RECORDS FOR PROCESSING
..............................

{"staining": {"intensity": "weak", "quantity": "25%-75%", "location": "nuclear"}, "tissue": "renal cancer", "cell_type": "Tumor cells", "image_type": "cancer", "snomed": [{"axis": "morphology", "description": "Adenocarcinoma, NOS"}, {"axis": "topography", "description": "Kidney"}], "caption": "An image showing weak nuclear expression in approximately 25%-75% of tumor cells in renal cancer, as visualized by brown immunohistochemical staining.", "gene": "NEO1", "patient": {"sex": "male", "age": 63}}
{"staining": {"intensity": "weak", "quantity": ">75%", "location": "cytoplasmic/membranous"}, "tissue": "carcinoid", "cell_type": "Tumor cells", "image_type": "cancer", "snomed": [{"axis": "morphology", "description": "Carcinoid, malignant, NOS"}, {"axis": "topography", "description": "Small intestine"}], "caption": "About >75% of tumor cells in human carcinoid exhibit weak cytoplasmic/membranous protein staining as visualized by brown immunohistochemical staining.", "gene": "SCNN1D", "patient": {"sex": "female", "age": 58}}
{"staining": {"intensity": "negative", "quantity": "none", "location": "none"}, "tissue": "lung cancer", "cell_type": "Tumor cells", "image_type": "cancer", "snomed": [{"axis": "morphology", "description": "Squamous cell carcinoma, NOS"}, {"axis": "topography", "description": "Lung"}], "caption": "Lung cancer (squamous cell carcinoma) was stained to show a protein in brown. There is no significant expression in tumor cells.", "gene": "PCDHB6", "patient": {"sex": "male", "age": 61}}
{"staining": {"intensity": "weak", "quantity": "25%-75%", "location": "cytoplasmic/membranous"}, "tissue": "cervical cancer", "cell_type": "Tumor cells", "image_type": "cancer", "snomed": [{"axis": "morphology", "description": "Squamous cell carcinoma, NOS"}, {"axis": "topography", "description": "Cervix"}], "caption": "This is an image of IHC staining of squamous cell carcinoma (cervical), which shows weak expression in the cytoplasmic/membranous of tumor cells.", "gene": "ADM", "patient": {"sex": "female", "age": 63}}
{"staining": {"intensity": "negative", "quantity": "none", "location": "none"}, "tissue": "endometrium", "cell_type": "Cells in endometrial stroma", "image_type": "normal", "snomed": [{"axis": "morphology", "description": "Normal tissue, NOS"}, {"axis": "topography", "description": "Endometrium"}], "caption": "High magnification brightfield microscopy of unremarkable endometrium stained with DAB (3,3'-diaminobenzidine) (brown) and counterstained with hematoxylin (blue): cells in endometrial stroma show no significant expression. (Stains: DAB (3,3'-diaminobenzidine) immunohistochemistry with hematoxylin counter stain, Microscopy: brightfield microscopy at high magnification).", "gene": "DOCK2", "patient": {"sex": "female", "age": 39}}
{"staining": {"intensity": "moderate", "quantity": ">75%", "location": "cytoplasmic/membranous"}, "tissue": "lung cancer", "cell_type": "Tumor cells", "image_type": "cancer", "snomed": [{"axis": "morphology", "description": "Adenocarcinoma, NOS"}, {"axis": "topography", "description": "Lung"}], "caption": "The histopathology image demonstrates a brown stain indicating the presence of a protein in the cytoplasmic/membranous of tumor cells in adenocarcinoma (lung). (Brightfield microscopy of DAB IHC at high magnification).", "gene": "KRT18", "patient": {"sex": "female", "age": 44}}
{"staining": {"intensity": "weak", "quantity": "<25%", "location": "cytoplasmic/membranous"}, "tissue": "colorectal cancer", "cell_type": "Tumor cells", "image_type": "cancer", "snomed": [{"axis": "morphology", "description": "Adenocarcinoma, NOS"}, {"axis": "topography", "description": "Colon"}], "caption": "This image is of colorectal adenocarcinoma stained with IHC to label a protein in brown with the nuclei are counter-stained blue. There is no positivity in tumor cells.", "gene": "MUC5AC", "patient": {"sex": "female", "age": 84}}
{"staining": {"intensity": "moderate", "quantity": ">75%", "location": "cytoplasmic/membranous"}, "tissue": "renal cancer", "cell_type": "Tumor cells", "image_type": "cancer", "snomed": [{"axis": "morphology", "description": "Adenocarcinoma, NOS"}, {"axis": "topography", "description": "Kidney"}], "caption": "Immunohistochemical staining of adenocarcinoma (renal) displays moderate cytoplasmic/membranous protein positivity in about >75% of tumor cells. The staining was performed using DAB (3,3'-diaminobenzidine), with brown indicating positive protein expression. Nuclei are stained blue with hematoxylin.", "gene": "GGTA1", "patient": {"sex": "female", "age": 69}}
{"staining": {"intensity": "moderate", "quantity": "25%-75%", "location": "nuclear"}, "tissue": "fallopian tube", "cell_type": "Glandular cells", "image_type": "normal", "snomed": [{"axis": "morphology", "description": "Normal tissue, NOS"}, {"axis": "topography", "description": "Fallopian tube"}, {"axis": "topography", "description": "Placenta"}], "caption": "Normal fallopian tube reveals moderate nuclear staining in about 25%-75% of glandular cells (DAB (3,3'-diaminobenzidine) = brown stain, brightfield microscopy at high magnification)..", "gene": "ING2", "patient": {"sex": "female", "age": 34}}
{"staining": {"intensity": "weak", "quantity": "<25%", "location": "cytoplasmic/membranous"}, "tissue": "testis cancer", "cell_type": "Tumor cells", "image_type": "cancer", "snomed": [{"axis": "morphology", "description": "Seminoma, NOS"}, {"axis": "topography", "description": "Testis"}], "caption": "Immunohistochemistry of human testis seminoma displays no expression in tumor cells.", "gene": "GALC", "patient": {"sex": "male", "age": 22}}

..............................

Once you have read the records, write every one of them out again exactly.

{"staining": {"intensity": "weak", "quantity": "25%-75%", "location": "nuclear"}, "tissue": "renal cancer", "cell_type": "Tumor cells", "image_type": "cancer", "snomed": [{"axis": "morphology", "description": "Adenocarcinoma, NOS"}, {"axis": "topography", "description": "Kidney"}], "caption": "An image showing weak nuclear expression in approximately 25%-75% of tumor cells in renal cancer, as visualized by brown immunohistochemical staining.", "gene": "NEO1", "patient": {"sex": "male", "age": 63}}
{"staining": {"intensity": "weak", "quantity": ">75%", "location": "cytoplasmic/membranous"}, "tissue": "carcinoid", "cell_type": "Tumor cells", "image_type": "cancer", "snomed": [{"axis": "morphology", "description": "Carcinoid, malignant, NOS"}, {"axis": "topography", "description": "Small intestine"}], "caption": "About >75% of tumor cells in human carcinoid exhibit weak cytoplasmic/membranous protein staining as visualized by brown immunohistochemical staining.", "gene": "SCNN1D", "patient": {"sex": "female", "age": 58}}
{"staining": {"intensity": "negative", "quantity": "none", "location": "none"}, "tissue": "lung cancer", "cell_type": "Tumor cells", "image_type": "cancer", "snomed": [{"axis": "morphology", "description": "Squamous cell carcinoma, NOS"}, {"axis": "topography", "description": "Lung"}], "caption": "Lung cancer (squamous cell carcinoma) was stained to show a protein in brown. There is no significant expression in tumor cells.", "gene": "PCDHB6", "patient": {"sex": "male", "age": 61}}
{"staining": {"intensity": "weak", "quantity": "25%-75%", "location": "cytoplasmic/membranous"}, "tissue": "cervical cancer", "cell_type": "Tumor cells", "image_type": "cancer", "snomed": [{"axis": "morphology", "description": "Squamous cell carcinoma, NOS"}, {"axis": "topography", "description": "Cervix"}], "caption": "This is an image of IHC staining of squamous cell carcinoma (cervical), which shows weak expression in the cytoplasmic/membranous of tumor cells.", "gene": "ADM", "patient": {"sex": "female", "age": 63}}
{"staining": {"intensity": "negative", "quantity": "none", "location": "none"}, "tissue": "endometrium", "cell_type": "Cells in endometrial stroma", "image_type": "normal", "snomed": [{"axis": "morphology", "description": "Normal tissue, NOS"}, {"axis": "topography", "description": "Endometrium"}], "caption": "High magnification brightfield microscopy of unremarkable endometrium stained with DAB (3,3'-diaminobenzidine) (brown) and counterstained with hematoxylin (blue): cells in endometrial stroma show no significant expression. (Stains: DAB (3,3'-diaminobenzidine) immunohistochemistry with hematoxylin counter stain, Microscopy: brightfield microscopy at high magnification).", "gene": "DOCK2", "patient": {"sex": "female", "age": 39}}
{"staining": {"intensity": "moderate", "quantity": ">75%", "location": "cytoplasmic/membranous"}, "tissue": "lung cancer", "cell_type": "Tumor cells", "image_type": "cancer", "snomed": [{"axis": "morphology", "description": "Adenocarcinoma, NOS"}, {"axis": "topography", "description": "Lung"}], "caption": "The histopathology image demonstrates a brown stain indicating the presence of a protein in the cytoplasmic/membranous of tumor cells in adenocarcinoma (lung). (Brightfield microscopy of DAB IHC at high magnification).", "gene": "KRT18", "patient": {"sex": "female", "age": 44}}
{"staining": {"intensity": "weak", "quantity": "<25%", "location": "cytoplasmic/membranous"}, "tissue": "colorectal cancer", "cell_type": "Tumor cells", "image_type": "cancer", "snomed": [{"axis": "morphology", "description": "Adenocarcinoma, NOS"}, {"axis": "topography", "description": "Colon"}], "caption": "This image is of colorectal adenocarcinoma stained with IHC to label a protein in brown with the nuclei are counter-stained blue. There is no positivity in tumor cells.", "gene": "MUC5AC", "patient": {"sex": "female", "age": 84}}
{"staining": {"intensity": "moderate", "quantity": ">75%", "location": "cytoplasmic/membranous"}, "tissue": "renal cancer", "cell_type": "Tumor cells", "image_type": "cancer", "snomed": [{"axis": "morphology", "description": "Adenocarcinoma, NOS"}, {"axis": "topography", "description": "Kidney"}], "caption": "Immunohistochemical staining of adenocarcinoma (renal) displays moderate cytoplasmic/membranous protein positivity in about >75% of tumor cells. The staining was performed using DAB (3,3'-diaminobenzidine), with brown indicating positive protein expression. Nuclei are stained blue with hematoxylin.", "gene": "GGTA1", "patient": {"sex": "female", "age": 69}}
{"staining": {"intensity": "moderate", "quantity": "25%-75%", "location": "nuclear"}, "tissue": "fallopian tube", "cell_type": "Glandular cells", "image_type": "normal", "snomed": [{"axis": "morphology", "description": "Normal tissue, NOS"}, {"axis": "topography", "description": "Fallopian tube"}, {"axis": "topography", "description": "Placenta"}], "caption": "Normal fallopian tube reveals moderate nuclear staining in about 25%-75% of glandular cells (DAB (3,3'-diaminobenzidine) = brown stain, brightfield microscopy at high magnification)..", "gene": "ING2", "patient": {"sex": "female", "age": 34}}
{"staining": {"intensity": "weak", "quantity": "<25%", "location": "cytoplasmic/membranous"}, "tissue": "testis cancer", "cell_type": "Tumor cells", "image_type": "cancer", "snomed": [{"axis": "morphology", "description": "Seminoma, NOS"}, {"axis": "topography", "description": "Testis"}], "caption": "Immunohistochemistry of human testis seminoma displays no expression in tumor cells.", "gene": "GALC", "patient": {"sex": "male", "age": 22}}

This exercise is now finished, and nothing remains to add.